For the first time in his career, “John” had taken a sickie from his work as an NHS dentist. But then, perhaps it could be said that desperate times called for desperate measures.
After four years of fruitless searching, the 38-year-old saw a chance of getting on the property ladder and finally buying his first home, at an affordable price. So he was queuing in the rain for the start of the great Galliard Homes sale.
As part of its “Get on the Ladder” starter home campaign, the developer was offering – on a first come, first served basis – one-bedroom studios for £199,000, in Hounslow, west London, where the average one-bedroom flat costs £358,000, in a city where the average property price is £500,000.
Others had queued overnight. So John found himself number 59 in a queue growing to more than 200 people.
“Of course it’s crazy that people are queuing in the rain like this,” he said. “I never imagined this would be what I had to do to get my first home. But here I am, a highly qualified professional on £45,000 a year, struggling to get on the property ladder.”
He was hoping to get something for £300,000, towards the £315,000 highest price of the 228 apartments on offer at Galliard’s Trinity Square development.
It didn’t matter that the new-build apartment would only be ready in 2017. Anything to escape his £1,000 a month “basic” rented one-bed flat in a west London suburb.
“I have put in offers for about 20 properties and seen many more,” he sighed, “But if you’re not a cash buyer and you’re not prepared to pay 10 per cent over the asking price, you have very little chance. There is definitely a housing crisis in this country.”
That, though, was not how Galliard Homes was positioning this. The website spoke of “a full-height impressive atrium”, and “excellent transport connections”.
The press people briefed about “the capital’s largest new homes development specifically designed and priced for first-time buyers and investors”. They listed six Get on the Ladder projects since the campaign started last year.

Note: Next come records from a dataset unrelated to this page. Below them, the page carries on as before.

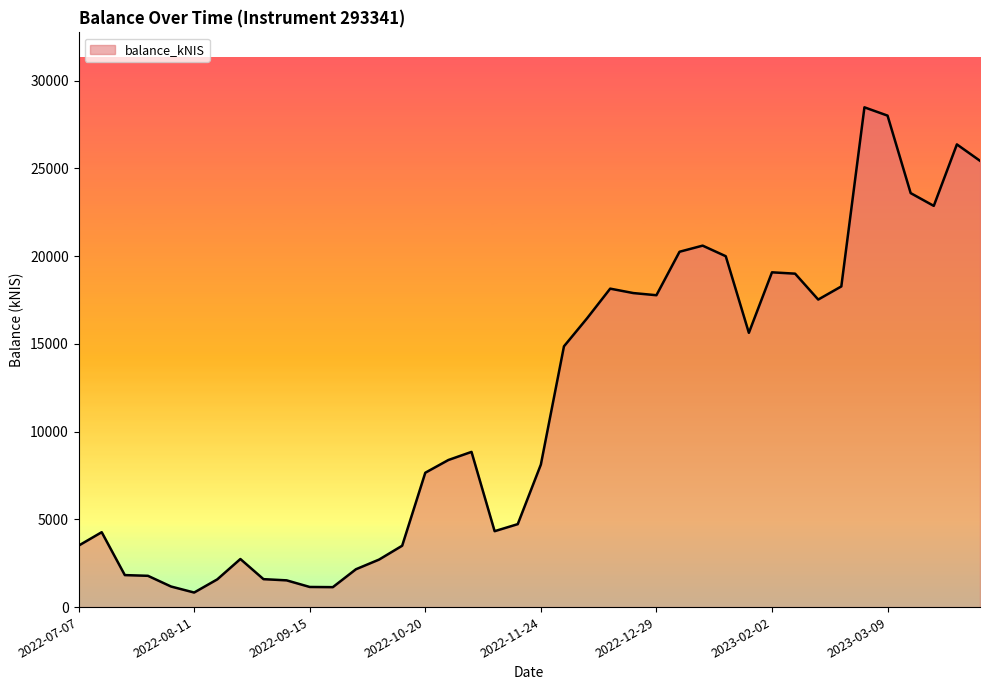

What is the minimum value shown in the chart?

829.6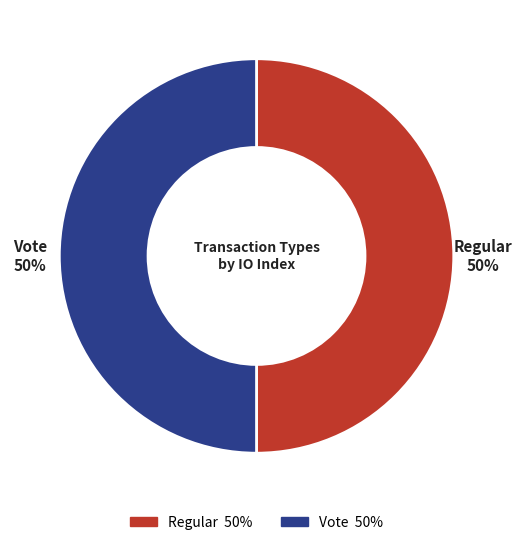

Is it true that Regular is 44% of the pie?

False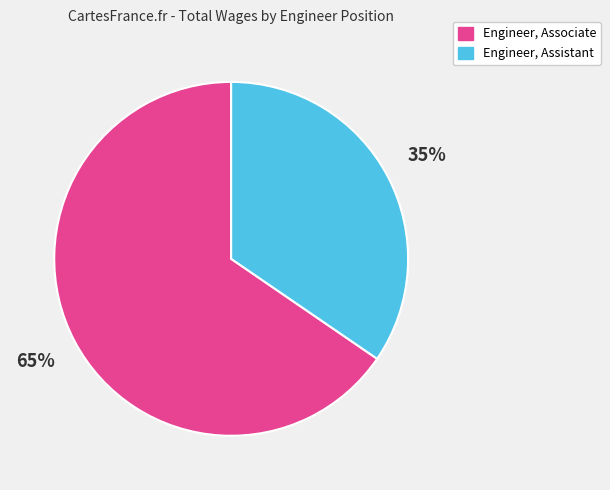

Approximately how many times larger is the value at Engineer, Assistant compared to Engineer, Associate?

0.5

The day’s headlines told of a study by the Town and Country Planning Association showing the UK needs to build more than 1.5 million homes in five years to solve its housing crisis. A spokesman for the housing charity Shelter suggested that the rain-lashed queue “really does show how desperate people are for affordable homes”.

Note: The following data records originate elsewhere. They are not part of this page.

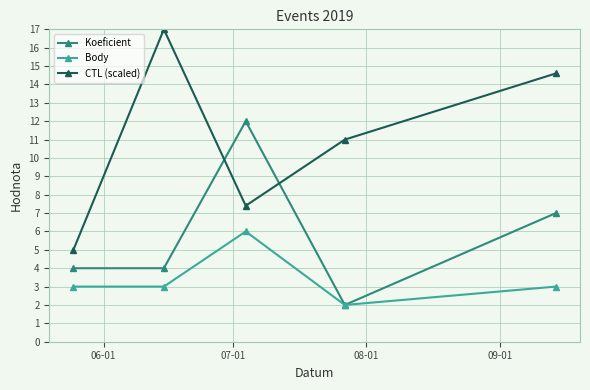

What is the maximum value for Body?

6.0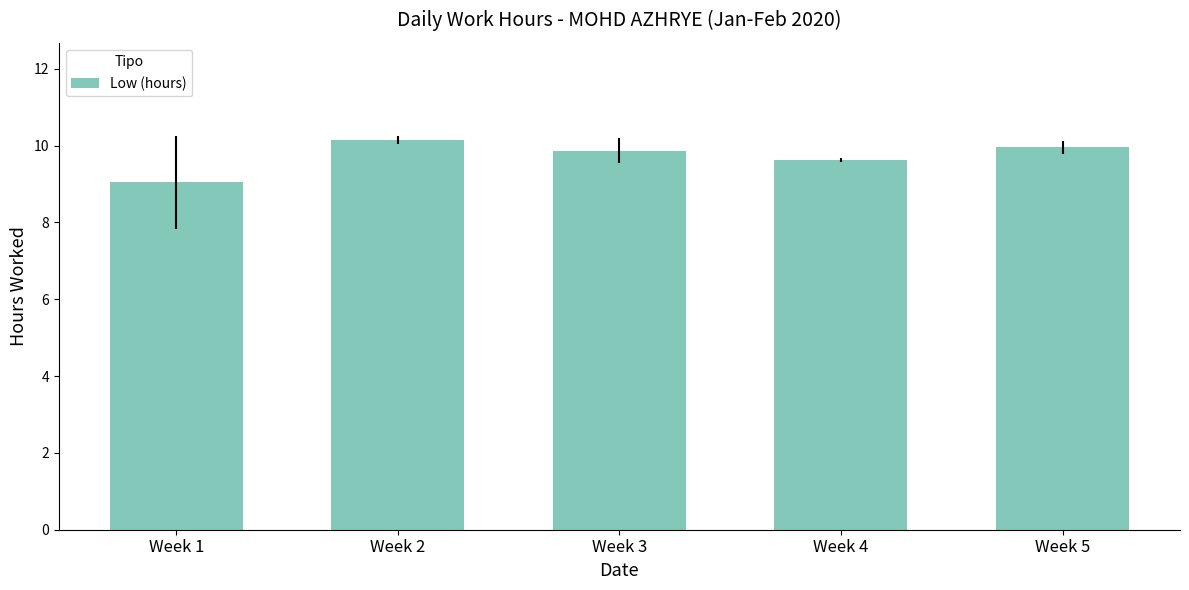

How many data points does each series have?

5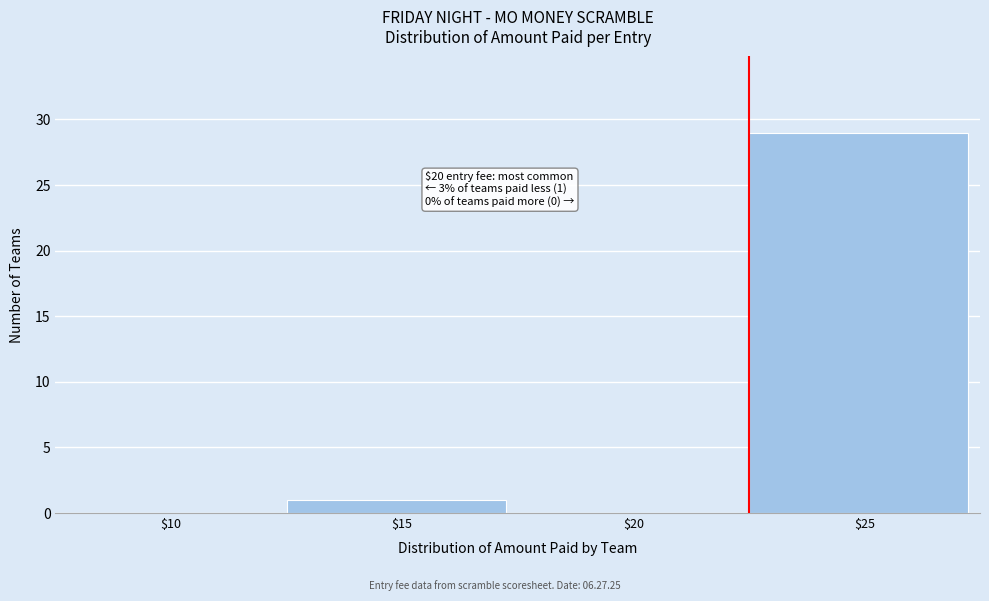

Which label corresponds to the largest value in the chart?

$25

At number two in the queue, 25-year-old import export entrepreneur Shalinder Singh had been willing to camp outside for more than 24 hours, from 4pm on Wednesday, for the chance to get one of the £199,000 studios.
“I have been looking for eight months,” he said, “At one-bed studios that weren’t really furnished but cost £230,000 or £240,000.”
Those prices seemed to tally with the figures that Monika, No 1 in the queue, had at her fingertips. The 38-year-old accountant, who wouldn’t give her surname, was, like many others in the queue, an investor.
“If I can get one of the £199,000 studios,” she said, “With rising prices I will be able to sell it for £260,000 in a few months, or rent it for around £1,100 a month.”
That people were queuing like this, she said, was “a good and a bad thing”.
“For investors, it is worth doing. [But] for many people in Hounslow affordable housing is a bit of a dream.”
The clock struck five: it was time to buy an affordable home, or make a shrewd investment.